In the 1950s and ‘60s, World War II became a favourite subject. Filmed in both Malaysia and Australia, A Town Like Alice (1956) was based on the bestselling Nevil Shute novel and starred Virginia McKenna and future Academy Award winner Peter Finch. Jean Paget (McKenna) is living and working in Kuala Lumpur when the Japanese invade. She survives the rest of the war thanks to her fluency in the Malay language and desire to engage with local ways. After the war is over, her ‘Malayophilia’ prompts her to return to the country to build a well for the orang asli.

The Camp on Blood Island (1958), made by British B-movie studio Hammer, has the politically incorrect strapline: ‘Jap War Crimes Exposed!’ That sort of sums it up really: allied POWs endure torture and humiliation in a prison camp in occupied British Malaya – not the greatest advertisement for the country! Although not a classic, The Camp on Blood Island’s graphic realism was very much ahead of its time.

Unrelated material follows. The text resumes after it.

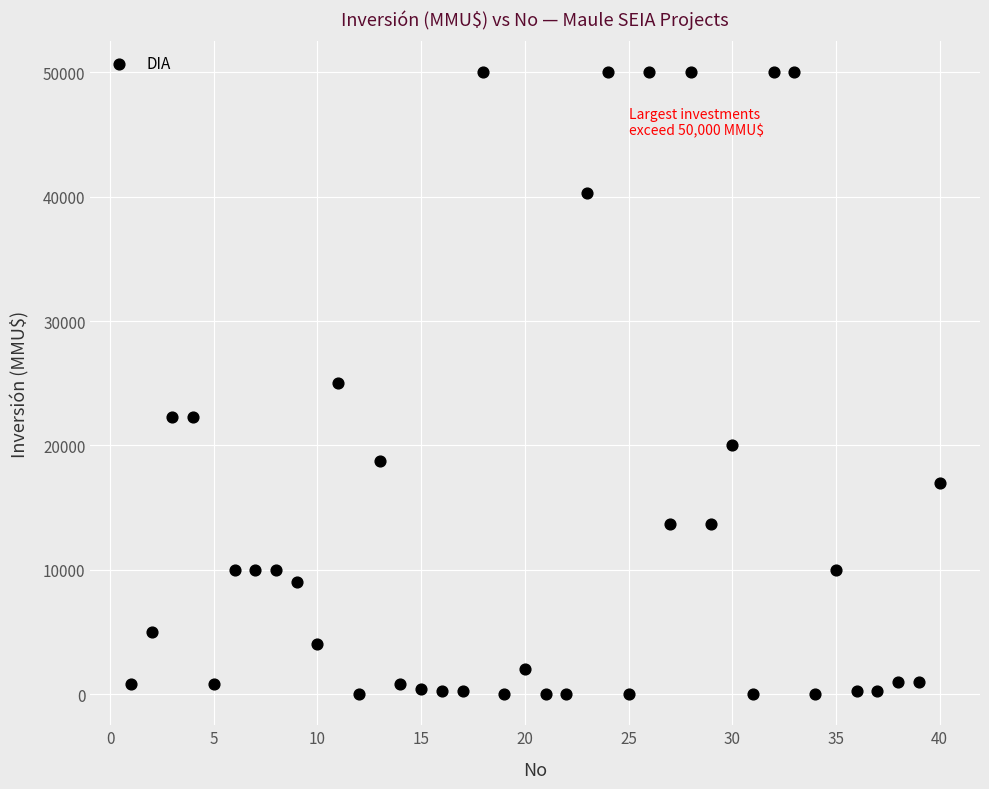

What is the range of Y values (max minus min)?

50000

Jumping ahead in time, the thriller Turtle Beach (1992) remains the most controversial Western flick to have engaged with local politics. Greta Scacchi plays a journalist investigating the plight of Vietnamese boat people in Pulau Bidong. Both the Malaysian government and elements of the Australian media lambasted the scene in which refugees are murdered by Malaysian policemen. While noting the talents of the lead actresses – Australian Greta Scacchi and Chinese-American Joan Chen – the critical reception was generally poor.

Entrapment (1999) is an altogether more light-hearted – and superficial – affair. A confused mixture of romantic comedy, Bond rip-off (apt then that Sean Connery stars) and crime caper, there is at least a gripping heist beneath the Petronas Towers and some stunning shots of attractions like KLCC, Bukit Jalil Station and the Malacca River. One wonders if Entrapment works better as a tourist information film.

Return to Paradise (1998) plays on the greatest fear of the hedonistic Western backpacker: getting busted for drugs. A suspenseful set-up is marred by poor research – the loose local women, gang violence and drinking culture make you wonder if writer Bruce Robinson has confused Malaysia with, well, somewhere else entirely. Robinson may well have brought his own interests into this script – he was, after all, responsible for the the cult British comedy Withnail & I (1986) which follows the (mis)fortunes of two alcoholic actors. Like other Western movies before it, Return to Paradise exoticises Malaysia as a sensuous land of easy thrills, yet when the protagonist (Joaquin Phoneix) falls foul of the law, we are presented with an authoritarian hell. Anyone who’s spent half an hour in Malaysia knows both conceptions are bunk!

Jungles of carnal abandon, mysterious plantations, brutal prison camps, island paradises – Western films have imagined Malaysia in many different ways over the last eighty years. But whereas Malaysian-made films have tended to say something about Malaysia, Western films about Malaysia have tended to say more about Western preoccupations.